Video is dominating the digital space and it’s only predicted to continue to grow. According to the 2016 NewFronts: IAB Video Ad Spend Study ad spend on original digital video increased 114% since 2014. In the last two years on average more than $10 million have been spent on digital video advertising annually. And the technology that supports digital advertising just keeps getting smarter. It’s shocking, and at times even terrifying, how they know so much about the consumer. Everything from location, to browsing history, to tracking what your eyes are looking at on the screen. It’s crazy!

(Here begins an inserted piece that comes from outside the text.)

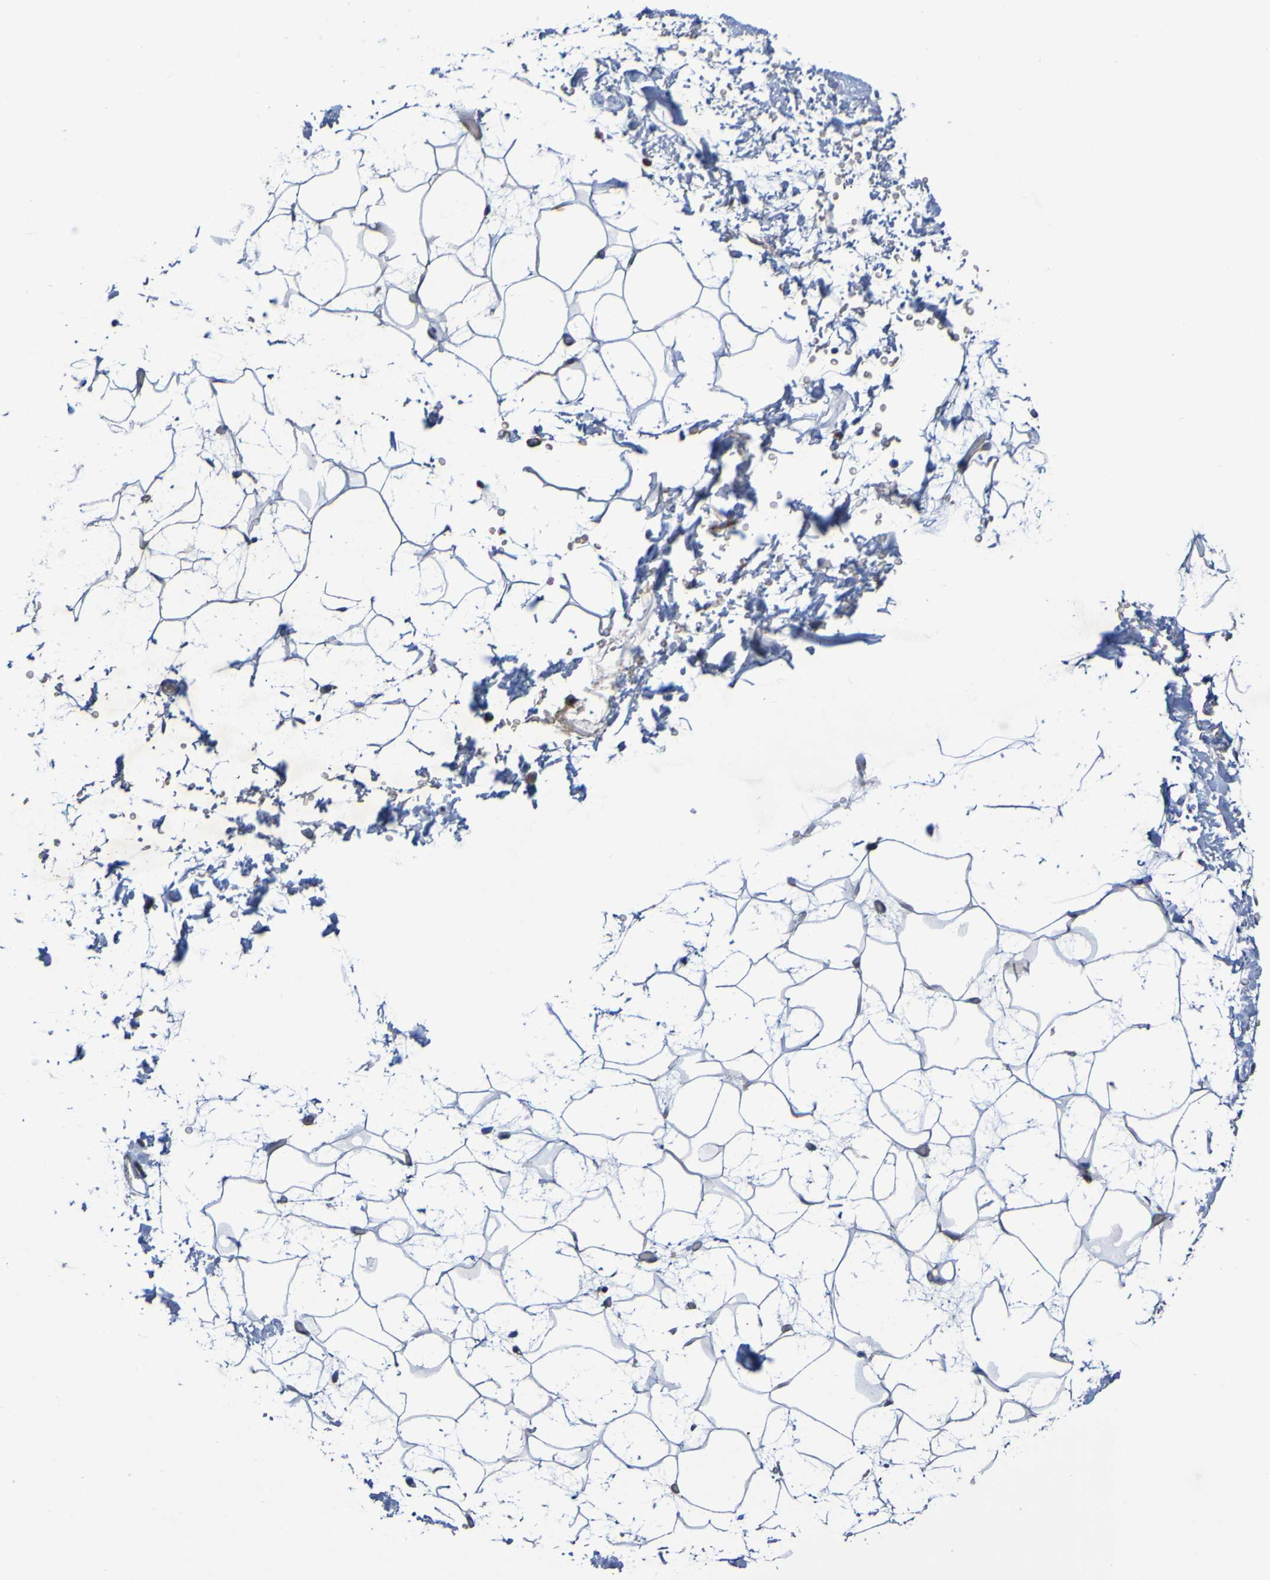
{"staining": {"intensity": "negative", "quantity": "none", "location": "none"}, "tissue": "adipose tissue", "cell_type": "Adipocytes", "image_type": "normal", "snomed": [{"axis": "morphology", "description": "Normal tissue, NOS"}, {"axis": "topography", "description": "Soft tissue"}], "caption": "Adipose tissue was stained to show a protein in brown. There is no significant staining in adipocytes. The staining was performed using DAB to visualize the protein expression in brown, while the nuclei were stained in blue with hematoxylin (Magnification: 20x).", "gene": "SDK1", "patient": {"sex": "male", "age": 72}}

Our resident expert Adam Clayton has an extensive background in the digital space which began after receiving his MBA from the University of Missouri. Adam got his start building ad word campaigns for an e-commerce company, he learned everything there was to know about Google adwords and received his certification while there. After bouncing around the digital ad space, buying digital media at an advertising agency to managing display and video at an internet marketing company, he discovered his passion for digital video. Adam saw the endless opportunity in this space. Fast forward to today, Adam is now Senior Director of Media Operations at Ad.net, where he built and grew the team from scratch four years ago.
We sat with Adam recently to discuss why he thinks video has such a big impact in the digital space.
Q: Why do you think video is so important in the digital space?
AC: It’s so important because everything is digital now. Refrigerators are now digital, you can purchase groceries from your fridge door. So with almost everything being digital the opportunities to advertise will only increase.
Q: What type of content do you think works best for video advertising?
AC: In the video space, sponsored content or branded content works best especially on facebook and youtube. Branded content videos, that are 2.5 minutes long, are now outperforming traditional 30 second video ads. It engages with the audience in a new and different way.
Q: The mobile vs. desktop debate. Where does digital video work best?
AC: I think they are equally as important but with mobile there are definitely a new set of challenges and opportunities. You have the cross device attribution hurdle, identifying users across all their devices. Then there’s the engagement hurdle, you engage differently on your phone (usually with more distraction) than you would parked in front of a desktop. And finally, you have the video quality hurdle, video will always be smaller and look different than it would on a tablet or desktop.
As for the opportunity with mobile, there are lots of new interesting ways to engage and target customers. For example, hyper targeted geo location on devices can now detect your location and your distance from a store, a bank etc.. They can also see what you last purchased or last searched for with browser and sign-on data, and target you with a relative display ad or video. Another opportunity example would be Andriod phones using accelerometers and front side cameras to see how engaged you are based on your movement and where your eyes are looking at the screen. This will be huge with branded video content and product placements, they’ll be able to see which product you are looking at and for how long. A lot of interesting data will come from this technology.
It’s no surprise that mobile has become the most common device chosen to surf the web, but I truly feel that it doesn’t make a difference. Everything you can do on a desktop, you can now do on a mobile phone. As long as the content is tailored appropriately to the environment in which the ad is being viewed, where you’re seeing a video ad doesn’t really matter anymore.
Q: Is Ad.net doing anything unique or interesting in this space?
AC: The most interesting thing we offer clients, in my opinion, is our unique inventory. We focus on niche publishers who have an engaged and dedicated user base and we leverage their specialty or expertise (for example publishers who focus on cooking, health, education, family, etc.). Not only do we have unique inventory but we also offer a full suite of proprietary ad units publishers can choose from. This includes everything from video, display, and search.
Q: Do you see any missed opportunity in digital video advertising?
AC: I think users should be more involved, after all they are the ones consuming the content. There could be a better process for surveying the user to find out their likes, dislikes, and what truly resonates with them. And who knows, maybe one day the viewer could potentially earn money for having provided feedback, share revenue with the publisher.
Q: Where do you see video heading in the next 5 years?
AC: The line between content and advertising will continue to get blurrier and blurrier. I think in the next few years you won’t be able to tell the difference between the two. Ad blockers will have a tough time telling the difference because the advertisements will be so well integrated into content. You won’t even know you are being sold to.